**EXERCISE BRIEF**
If a line below holds the word "evenodd", count it; then say how many such lines there are and nothing else.

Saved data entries
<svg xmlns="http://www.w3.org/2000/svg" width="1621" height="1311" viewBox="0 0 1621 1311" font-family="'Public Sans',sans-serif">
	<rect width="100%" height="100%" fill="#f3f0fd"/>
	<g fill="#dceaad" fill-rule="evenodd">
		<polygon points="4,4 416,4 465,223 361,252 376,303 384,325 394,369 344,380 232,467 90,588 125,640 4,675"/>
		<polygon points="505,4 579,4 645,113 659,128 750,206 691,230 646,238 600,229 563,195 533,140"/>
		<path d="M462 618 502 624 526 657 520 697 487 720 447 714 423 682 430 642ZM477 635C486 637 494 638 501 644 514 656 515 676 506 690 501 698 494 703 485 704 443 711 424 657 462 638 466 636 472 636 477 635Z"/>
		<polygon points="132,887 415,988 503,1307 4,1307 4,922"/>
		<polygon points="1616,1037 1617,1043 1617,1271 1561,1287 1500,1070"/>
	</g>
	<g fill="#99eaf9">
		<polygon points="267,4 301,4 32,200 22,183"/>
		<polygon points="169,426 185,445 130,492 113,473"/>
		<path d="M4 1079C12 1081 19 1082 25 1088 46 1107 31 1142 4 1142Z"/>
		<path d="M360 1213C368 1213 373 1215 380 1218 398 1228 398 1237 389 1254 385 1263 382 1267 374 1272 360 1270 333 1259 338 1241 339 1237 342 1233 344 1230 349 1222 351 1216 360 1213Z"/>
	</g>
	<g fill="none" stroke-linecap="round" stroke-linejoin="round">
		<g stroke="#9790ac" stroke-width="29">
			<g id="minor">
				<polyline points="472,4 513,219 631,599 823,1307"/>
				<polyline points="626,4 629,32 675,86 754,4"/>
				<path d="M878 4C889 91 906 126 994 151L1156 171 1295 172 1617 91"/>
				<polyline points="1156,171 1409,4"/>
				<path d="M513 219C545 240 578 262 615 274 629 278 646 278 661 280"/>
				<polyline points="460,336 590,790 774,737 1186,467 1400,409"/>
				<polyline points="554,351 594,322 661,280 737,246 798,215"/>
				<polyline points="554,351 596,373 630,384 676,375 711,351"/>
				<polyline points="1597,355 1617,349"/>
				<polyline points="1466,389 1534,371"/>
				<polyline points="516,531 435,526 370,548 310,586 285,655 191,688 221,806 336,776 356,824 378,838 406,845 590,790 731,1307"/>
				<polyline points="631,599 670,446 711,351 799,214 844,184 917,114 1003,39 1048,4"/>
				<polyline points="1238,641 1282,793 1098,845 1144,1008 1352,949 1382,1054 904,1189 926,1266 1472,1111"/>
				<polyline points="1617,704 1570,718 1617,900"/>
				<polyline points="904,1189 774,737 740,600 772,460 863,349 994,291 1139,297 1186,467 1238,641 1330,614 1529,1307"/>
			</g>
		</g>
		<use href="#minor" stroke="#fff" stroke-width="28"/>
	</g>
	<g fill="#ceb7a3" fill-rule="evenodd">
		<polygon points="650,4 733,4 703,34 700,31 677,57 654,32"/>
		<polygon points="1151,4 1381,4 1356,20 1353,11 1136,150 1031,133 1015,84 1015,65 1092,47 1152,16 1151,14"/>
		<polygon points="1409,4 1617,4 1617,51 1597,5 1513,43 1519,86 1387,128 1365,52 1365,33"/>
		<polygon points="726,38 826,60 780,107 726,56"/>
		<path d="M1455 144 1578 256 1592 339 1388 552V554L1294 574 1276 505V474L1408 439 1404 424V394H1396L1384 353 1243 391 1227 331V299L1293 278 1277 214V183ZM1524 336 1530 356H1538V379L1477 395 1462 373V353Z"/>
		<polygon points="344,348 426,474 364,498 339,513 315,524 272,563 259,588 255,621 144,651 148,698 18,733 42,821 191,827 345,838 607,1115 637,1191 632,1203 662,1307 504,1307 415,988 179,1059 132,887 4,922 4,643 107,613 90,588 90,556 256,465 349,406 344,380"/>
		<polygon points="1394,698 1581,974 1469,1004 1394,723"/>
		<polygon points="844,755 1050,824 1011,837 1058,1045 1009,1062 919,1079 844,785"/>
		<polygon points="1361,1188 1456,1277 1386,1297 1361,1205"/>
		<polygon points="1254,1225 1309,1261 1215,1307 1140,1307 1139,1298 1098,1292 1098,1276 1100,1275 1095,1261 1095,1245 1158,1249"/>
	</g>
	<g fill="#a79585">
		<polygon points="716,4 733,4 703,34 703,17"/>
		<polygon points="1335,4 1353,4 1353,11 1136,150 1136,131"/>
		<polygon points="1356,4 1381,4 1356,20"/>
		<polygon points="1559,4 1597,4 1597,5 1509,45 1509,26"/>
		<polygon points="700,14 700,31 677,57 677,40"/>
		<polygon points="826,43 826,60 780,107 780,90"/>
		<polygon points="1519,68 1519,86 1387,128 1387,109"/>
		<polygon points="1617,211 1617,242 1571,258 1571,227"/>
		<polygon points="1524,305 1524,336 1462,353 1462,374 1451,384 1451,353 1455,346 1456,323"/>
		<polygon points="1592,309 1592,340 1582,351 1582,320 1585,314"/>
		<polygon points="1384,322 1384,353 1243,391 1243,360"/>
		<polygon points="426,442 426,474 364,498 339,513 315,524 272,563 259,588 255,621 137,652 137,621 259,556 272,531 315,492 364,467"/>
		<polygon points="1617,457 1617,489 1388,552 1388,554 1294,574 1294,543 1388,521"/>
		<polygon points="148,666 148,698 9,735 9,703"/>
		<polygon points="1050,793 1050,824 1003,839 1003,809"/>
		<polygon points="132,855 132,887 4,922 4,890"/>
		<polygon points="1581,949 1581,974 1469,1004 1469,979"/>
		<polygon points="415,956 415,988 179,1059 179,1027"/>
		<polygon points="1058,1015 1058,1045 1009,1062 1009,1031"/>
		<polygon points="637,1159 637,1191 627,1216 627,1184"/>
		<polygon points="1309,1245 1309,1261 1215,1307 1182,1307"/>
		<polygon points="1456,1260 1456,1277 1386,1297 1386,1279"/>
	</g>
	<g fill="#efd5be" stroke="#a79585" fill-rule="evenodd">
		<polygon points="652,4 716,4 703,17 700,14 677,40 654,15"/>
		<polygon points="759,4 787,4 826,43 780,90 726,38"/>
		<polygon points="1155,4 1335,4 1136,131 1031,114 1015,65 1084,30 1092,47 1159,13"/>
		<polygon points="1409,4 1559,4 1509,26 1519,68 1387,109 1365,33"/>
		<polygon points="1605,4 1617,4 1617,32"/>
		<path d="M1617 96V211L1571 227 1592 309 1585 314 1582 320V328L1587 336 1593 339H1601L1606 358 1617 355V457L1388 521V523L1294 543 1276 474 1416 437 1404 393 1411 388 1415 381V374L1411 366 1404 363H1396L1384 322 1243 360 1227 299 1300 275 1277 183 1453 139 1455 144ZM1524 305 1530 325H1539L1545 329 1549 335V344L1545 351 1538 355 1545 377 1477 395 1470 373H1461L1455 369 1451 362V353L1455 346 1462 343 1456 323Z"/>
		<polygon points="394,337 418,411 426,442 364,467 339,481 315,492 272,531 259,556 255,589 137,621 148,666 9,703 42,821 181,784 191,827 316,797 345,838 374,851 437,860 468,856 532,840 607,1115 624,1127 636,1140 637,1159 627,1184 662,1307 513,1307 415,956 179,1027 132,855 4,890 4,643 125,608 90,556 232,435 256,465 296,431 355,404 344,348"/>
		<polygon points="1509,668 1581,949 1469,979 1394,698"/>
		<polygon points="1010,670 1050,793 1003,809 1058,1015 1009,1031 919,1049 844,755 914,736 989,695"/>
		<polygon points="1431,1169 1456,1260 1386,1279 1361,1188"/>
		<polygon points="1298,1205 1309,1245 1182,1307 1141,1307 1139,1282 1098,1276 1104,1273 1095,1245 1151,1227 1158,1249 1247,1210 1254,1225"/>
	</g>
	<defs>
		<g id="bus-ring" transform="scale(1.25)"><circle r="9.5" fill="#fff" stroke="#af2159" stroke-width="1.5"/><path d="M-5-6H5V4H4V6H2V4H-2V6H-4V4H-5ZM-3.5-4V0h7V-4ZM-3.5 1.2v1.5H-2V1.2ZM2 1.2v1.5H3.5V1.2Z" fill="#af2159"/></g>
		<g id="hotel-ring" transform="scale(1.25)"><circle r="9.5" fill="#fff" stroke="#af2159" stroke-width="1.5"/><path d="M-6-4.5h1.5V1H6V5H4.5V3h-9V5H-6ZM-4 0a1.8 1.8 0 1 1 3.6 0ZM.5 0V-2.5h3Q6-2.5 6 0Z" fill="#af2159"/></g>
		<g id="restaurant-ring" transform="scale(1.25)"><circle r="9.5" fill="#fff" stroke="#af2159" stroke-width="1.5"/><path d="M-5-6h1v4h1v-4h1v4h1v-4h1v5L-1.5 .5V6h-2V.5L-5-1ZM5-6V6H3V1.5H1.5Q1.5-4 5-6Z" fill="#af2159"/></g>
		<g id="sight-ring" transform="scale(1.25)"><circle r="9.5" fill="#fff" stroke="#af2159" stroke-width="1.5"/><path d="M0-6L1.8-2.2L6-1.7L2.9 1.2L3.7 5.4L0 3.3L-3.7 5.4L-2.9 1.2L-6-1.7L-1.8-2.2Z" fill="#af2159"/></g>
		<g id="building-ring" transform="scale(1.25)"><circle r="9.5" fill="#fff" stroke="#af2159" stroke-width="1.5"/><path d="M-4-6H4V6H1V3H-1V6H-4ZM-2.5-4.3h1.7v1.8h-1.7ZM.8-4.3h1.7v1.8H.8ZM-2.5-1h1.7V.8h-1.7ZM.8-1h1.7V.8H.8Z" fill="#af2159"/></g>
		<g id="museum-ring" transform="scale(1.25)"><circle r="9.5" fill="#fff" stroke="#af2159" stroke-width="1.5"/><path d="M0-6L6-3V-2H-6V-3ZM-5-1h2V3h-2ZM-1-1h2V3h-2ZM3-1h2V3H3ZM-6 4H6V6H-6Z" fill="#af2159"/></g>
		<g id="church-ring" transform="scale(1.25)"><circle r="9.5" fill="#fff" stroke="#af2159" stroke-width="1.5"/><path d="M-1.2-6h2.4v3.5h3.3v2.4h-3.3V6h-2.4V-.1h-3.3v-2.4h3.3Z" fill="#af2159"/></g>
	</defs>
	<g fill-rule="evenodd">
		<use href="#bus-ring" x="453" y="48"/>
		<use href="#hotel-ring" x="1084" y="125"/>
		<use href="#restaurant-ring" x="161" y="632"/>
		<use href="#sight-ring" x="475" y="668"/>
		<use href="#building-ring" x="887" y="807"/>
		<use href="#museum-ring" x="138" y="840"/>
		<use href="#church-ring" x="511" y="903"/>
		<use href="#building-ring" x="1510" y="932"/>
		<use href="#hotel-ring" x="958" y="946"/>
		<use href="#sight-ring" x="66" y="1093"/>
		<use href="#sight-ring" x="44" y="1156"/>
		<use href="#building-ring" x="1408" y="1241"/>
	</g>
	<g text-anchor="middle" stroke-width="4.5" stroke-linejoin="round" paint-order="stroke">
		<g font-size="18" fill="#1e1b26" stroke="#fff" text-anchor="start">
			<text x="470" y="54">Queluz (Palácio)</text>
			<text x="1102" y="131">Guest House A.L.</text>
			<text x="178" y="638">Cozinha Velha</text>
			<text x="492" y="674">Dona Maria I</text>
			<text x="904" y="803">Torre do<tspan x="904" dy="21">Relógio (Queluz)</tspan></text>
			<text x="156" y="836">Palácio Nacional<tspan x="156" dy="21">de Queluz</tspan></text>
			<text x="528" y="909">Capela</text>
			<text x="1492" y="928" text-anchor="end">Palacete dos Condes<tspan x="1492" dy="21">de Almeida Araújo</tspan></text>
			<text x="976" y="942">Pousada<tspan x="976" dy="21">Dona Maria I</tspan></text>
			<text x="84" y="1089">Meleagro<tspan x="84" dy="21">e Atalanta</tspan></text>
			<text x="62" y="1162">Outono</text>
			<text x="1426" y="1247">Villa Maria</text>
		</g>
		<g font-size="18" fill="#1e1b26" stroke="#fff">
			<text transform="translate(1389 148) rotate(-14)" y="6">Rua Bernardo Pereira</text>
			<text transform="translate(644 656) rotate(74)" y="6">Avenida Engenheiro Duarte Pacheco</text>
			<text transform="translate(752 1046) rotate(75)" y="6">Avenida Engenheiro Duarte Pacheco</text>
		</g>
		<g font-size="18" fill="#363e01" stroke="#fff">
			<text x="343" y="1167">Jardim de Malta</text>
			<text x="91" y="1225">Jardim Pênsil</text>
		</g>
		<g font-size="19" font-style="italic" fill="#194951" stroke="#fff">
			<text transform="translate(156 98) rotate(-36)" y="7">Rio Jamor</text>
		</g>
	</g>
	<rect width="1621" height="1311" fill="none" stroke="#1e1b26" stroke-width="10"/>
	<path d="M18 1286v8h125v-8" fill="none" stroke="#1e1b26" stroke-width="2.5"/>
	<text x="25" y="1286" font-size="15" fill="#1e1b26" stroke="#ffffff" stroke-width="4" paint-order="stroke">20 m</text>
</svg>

**ANSWER SECTION**
4